Milli Güvenlik Kurulu toplantısının ardından AKP grubunda konuşan Tayyip Erdoğan, Suriye’ye yeni bir harekât yapacaklarını duyurdu.
Dört büyük sınır ötesi müdahale sonrası Kuzey Suriye’nin önemli bir kısmını elinde tutan, ülkede en fazla yabancı asker bulunduran devletlerden birisi olan Türkiye’yi yönetenler, Rojava Kürt bölgesinde yer alan Tel Rıfat ve Münbiç şehirlerini ele geçirmek istiyor.
Haritaya bakıldığında her iki şehrin Türkiye sınırında yer almadığı görülüyor. Daha içerideler. Erdoğan yönetimine göre, buralarda büyük bir güvenlik sorunu yaşanıyor. Anadolu Ajansı’na göre ise buradaki sorun, ABD destekli YPG’nin kontrolündeki bu şehirlerden kendilerini çevreleyen Türkiye’nin “güvenli bölgesine” ateş açılması. İki bölge arasında zaman zaman çatışmaların olduğu bir gerçek, fakat bu çatışmalar genellikle Ankara’nın Suriyeli yerel müttefikleri ile YPG arasında meydana geliyor.
Ankara’nın amacı
Önceki harekatların amacı, Türkiye-Suriye sınırında bir tampon bölge oluşturmak olarak açıklanmıştı. Bu süreç, Rojava bölgesinin yarısından fazlasının TSK ve müttefiki Suriye Milli Ordusu’nun eline geçmesiyle sonuçlandı. PYD yönetimi sınırdan uzaklaştırılınca buralar Rusya’nın denetimine girdi. İçeriye itilen YPG, Uluslararası Koalisyon ve ABD askeri noktalarının bulunduğu Halep’in kuzeyinden Rakka çöllerine uzanan bir alana yerleşti.
Erdoğan yönetimi, ABD ve Rusya ile başta anlaştığı “sınırın 30 kilometre içinde” yer alma tezini işlese de, Türkiye’den ve dünyadan birçok yorumcuya göre, yeni harekat Ankara’nın sınır güvenliği endişesinden değil NATO ile pazarlığından kaynaklanıyor.
İsveç ve Finlandiya’nın, Rusya’nın tehdidi sonucu NATO’ya katılmaya çalışmaları, ABD ve Avrupa’nın silah boykotunu aşmak isteyen Erdoğan yönetimi ve iktidar bloku için bir fırsat oldu. Bu aynı zamanda Erdoğan yönetimi ile Trump gibi bir ilişki kurmayan Biden yönetimine de meydana okuma ve YPG ile ortaklıklarını sorgulama için bir imkân olarak görüldü. Suriye’de bir Kürt yönetimi kurulmasına asla izin vermeme devlet politikasını uygulayan AKP-MHP iktidarı, bir kez daha savaş kartını kaldırdı.
İşlerine yarar mı?
Bu kart, dış politikada sıkışmış olan iktidar blokuna manevra ve pazarlık alanı açabilir mi?

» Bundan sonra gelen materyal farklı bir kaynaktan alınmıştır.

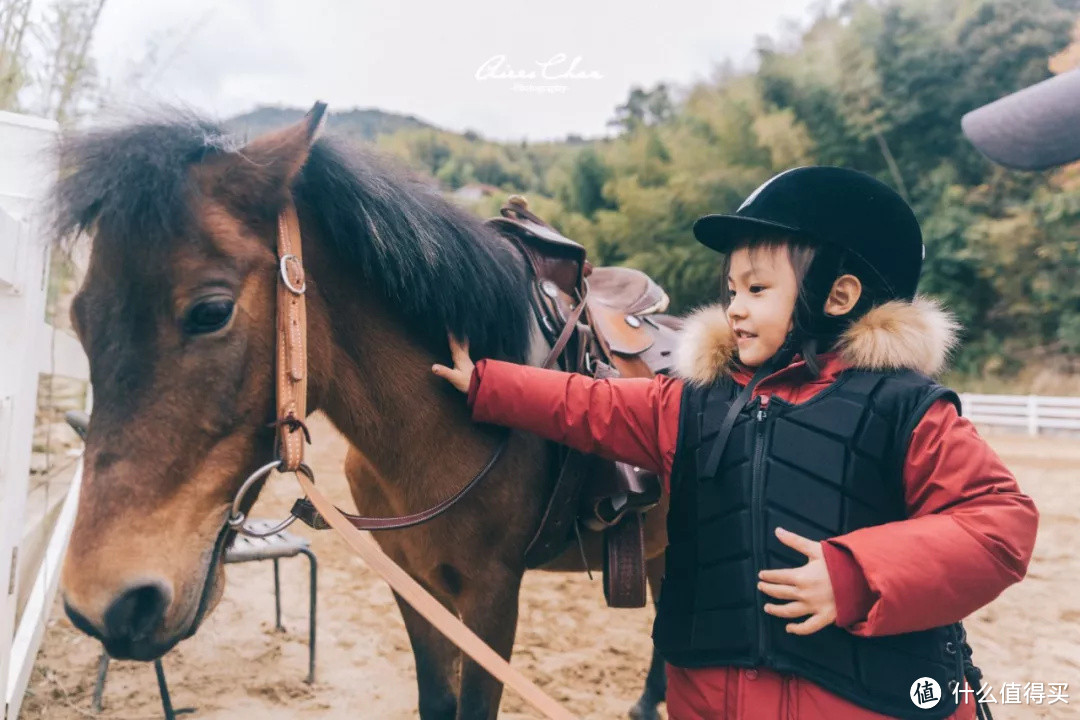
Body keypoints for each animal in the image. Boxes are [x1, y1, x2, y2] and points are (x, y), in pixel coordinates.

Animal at [54, 110, 669, 716]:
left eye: (212, 311)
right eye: (79, 319)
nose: (106, 603)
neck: (438, 431)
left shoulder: (492, 597)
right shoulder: (413, 584)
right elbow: (435, 698)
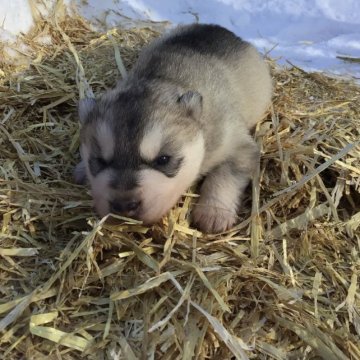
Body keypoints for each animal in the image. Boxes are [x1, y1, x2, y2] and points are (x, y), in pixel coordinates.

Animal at [76, 25, 272, 233]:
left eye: (163, 160)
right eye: (99, 161)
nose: (123, 205)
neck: (163, 79)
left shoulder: (238, 144)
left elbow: (224, 175)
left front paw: (214, 212)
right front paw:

Suriye’de hakim güç durumundaki iki emperyalist devletin tavrına bakıldığında, bu sorunun yanıtı, hayır. ABD ve Rusya, ülkedeki vekillerinin güvenliğini sebep göstererek Ankara’nın bu yeni müdahalesine karşı çıkıyor.
Peki bu savaş kartı, içeride iktidarı kazanamayacağı duruma gerileyen iktidar blokuna seçim kazandırabilir mi? Başkanlık rejimine geçildikten sonra yapılan birçok kamuoyu araştırmasına göre, sınır ötesi harekatlar iktidara destek kazandırır olmaktan çıktı. AKP seçmenleri de dahil olmak üzere geniş kesimler Suriye politikasına karşı tavır alıyor. Günden güne ağırlaşan ekonomik koşullar sosyal hoşnutsuzluğu büyütüyor, halkın TV’lerdeki emekli askerlerin ateşli yorumlarını paylaşmasına engel oluyor.
Barışın gerekliliği
Savaş daha çok silah, yani harcama demektir. Devasa ekonomik kaynaklar iktidar blokunun siyasi tercihleri için değil, zor durumda olan milyonlarca kişi için harcanmalı. Sadece 2016’dan beri yapılan harekatlar değil, Suriye’de 11 yıldır süren tüm bu çatışmalar, kalıcı barışın gerekliliğini ortaya koyuyor.
İktidar, yeni harekattan vazgeçmelidir. Vergilerimiz işsizliğin, yoksulluğun ve açlığın ortadan kaldırılması için kullanılmalı.